# Aplique lo leído:
1. Según el texto sobre conceptos bíblicos, ¿qué dan los seres humanos a Dios como lo que le corresponde? Enumere cada elemento.
2. ¿Qué pasaje bíblico se cita en el texto sobre conceptos bíblicos al presentar la fe como confianza absoluta en Dios?
3. Continúe el texto sobre conceptos bíblicos a partir de su última oración.

# Documento fuente:
En general, la salvación consiste en la liberación del mal. Este concepto tiene su origen en el pacto o la alianza que se establece entre Dios y el pueblo judío. Es un compromiso asumido libremente por Dios con Israel, por el que este se convierte en nación y «pueblo de la Eternidad». La contrapartida de este pacto, que se presenta según el esquema de una alianza entre un gran rey y sus vasallos, es el compromiso, asumido por Israel, de reconocer a Dios como único señor y respetar sus mandamientos.

La Biblia no da una definición filosófica de la justicia, sino que pone de relieve su significado religioso: esta se encuentra junto a la salvación ofrecida por Dios al hombre y, en lo que respecta a los seres humanos, en la «fidelidad al pacto», por lo cual estos dan a Dios lo que le corresponde, que es amor, obediencia y confianza (fe), para ganarse así su benevolencia y su perdón.

La justicia debe manifestarse también en la relación con los otros hombres, como expresión concreta del amor y la disposición de servir.

Elección

La elección define la opción que Dios lleva a cabo con el pueblo de Israel y con cada individuo, que no deriva de los méritos hechos por el elegido, sino que desciende de un proyecto de la divinidad, que puede elegir —por su libertad no condicionada y alterando los criterios normales de juicio— un pequeño pueblo fiel o unos individuos que el mundo desprecia y, por lo tanto, preferir el pequeño al grande, el último al primero. Esta elección no viene dada por el capricho, sino por la gracia y el amor.

Es importante destacar que el elegido no es un privilegiado, y que su elección puede ser revocada si este incumple el compromiso adquirido, puesto que se trata simplemente de un instrumento de Dios, ante el cual está «llamado»[14] a tener una actitud responsable: su conducta debe regirse no por el interés particular, sino por el de toda la humanidad. El concepto de elección responde a una llamada divina a la salvación.

Fe

La fe es la confianza absoluta en Dios (Génesis 15, 6) y representa el eje de la vida del creyente. No se agota en la adhesión intelectual a determinados principios y doctrinas, sino que constituye un proyecto de vida destinado a modificar radicalmente la existencia del hombre, La fe abre la puerta a una experiencia imprevisible, que no está sujeta a la pura lógica racional, sino que está abierta a las infinitas posibilidades de Dios.

Ligada a la fe está la esperanza, que según la Biblia no es un deseo proyectado hacia el futuro, sino la certeza de que Dios honrará el pacto suscrito con los hombres. Gracias a la fe, el creyente afronta las situaciones más angustiosas y vive con la certeza de que Dios nunca le abandona.

# Información proporcionada:
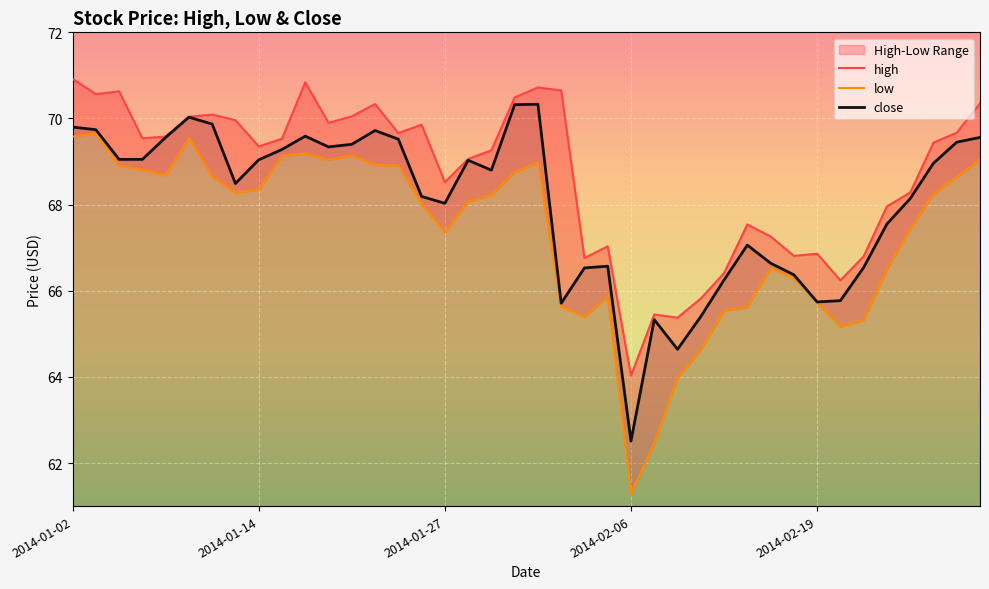

Reading left to right, extract all data points from this chart.

high: 70.9	70.6	70.6	69.5	69.6	70.0	70.1	70.0	69.3	69.5	70.8	69.9	70.0	70.3	69.7	69.9	68.5	69.1	69.3	70.5	70.7	70.7	66.8	67.0	64.0	65.5	65.4	65.8	66.4	67.5	67.3	66.8	66.9	66.2	66.8	68.0	68.3	69.4	69.7	70.3
low: 69.6	69.7	68.9	68.8	68.7	69.5	68.7	68.3	68.3	69.1	69.2	69.0	69.1	68.9	68.9	68.0	67.3	68.1	68.2	68.8	69.0	65.6	65.4	65.9	61.3	62.5	64.0	64.6	65.5	65.6	66.5	66.3	65.7	65.2	65.3	66.5	67.4	68.2	68.6	69.0
close: 69.8	69.7	69.0	69.0	69.6	70.0	69.9	68.5	69.0	69.3	69.6	69.3	69.4	69.7	69.5	68.2	68.0	69.0	68.8	70.3	70.3	65.7	66.5	66.6	62.5	65.3	64.6	65.4	66.2	67.1	66.6	66.4	65.7	65.8	66.5	67.5	68.1	69.0	69.5	69.6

# Resultados por tarea:
1. Amor, obediencia y confianza (fe).

2. Génesis 15, 6.

3.
Íntimamente ligada con la fe está la conversión, entendida como un retorno a Dios: los vínculos interrumpidos se restablecen a través de una actitud de confianza y abandono. De la conversión surge la vida (Ezequiel 18, 32).

La fe encuentra su expresión principalmente en la plegaria, un diálogo que el hombre puede establecer con Dios, con características espontáneas o ritualizadas. La oración expresa adoración, invocación, intercesión en favor de otros o también agradecimiento. Su cumplimiento no es mérito de la propia plegaria, sino un signo de la gracia divina. La compilación de plegarias del Antiguo Testamento se encuentra en el libro de los Salmos.

Ética

La Biblia carece de una doctrina ética en sentido estricto, entendida como una exposición sistemática del problema moral, o —dicho de otro modo— le falta un tratamiento filosófico del problema del bien y del mal. El bien está identificado esencialmente con la voluntad de Dios y tiene una perspectiva a la vez moral y religiosa. No se explica el mal en su origen histórico, sino que se presenta en sus manifestaciones, que pueden ser personalizaciones (el Diablo, Satanás), y se atribuye al hombre (Génesis 39, 9; Isaías 55, 7). Lo que no faltan en la Biblia son los preceptos morales. Para el hombre, la transgresión de la ley de Dios (no olvidemos que, como hemos visto, los cinco primeros libros de la Biblia se llaman en hebreo Torah, que significa «ley») es una posibilidad concreta, que deriva de la libertad recibida por don de Dios (Génesis 2 y 3). Cuando el hombre hace un mal uso de la libertad que se le ha concedido, se debe sobre todo a la avidez de conseguir una seguridad material (Éxodo 16, 3) y a la transgresión del pacto sellado con Dios (2 Reyes 21, 12-15).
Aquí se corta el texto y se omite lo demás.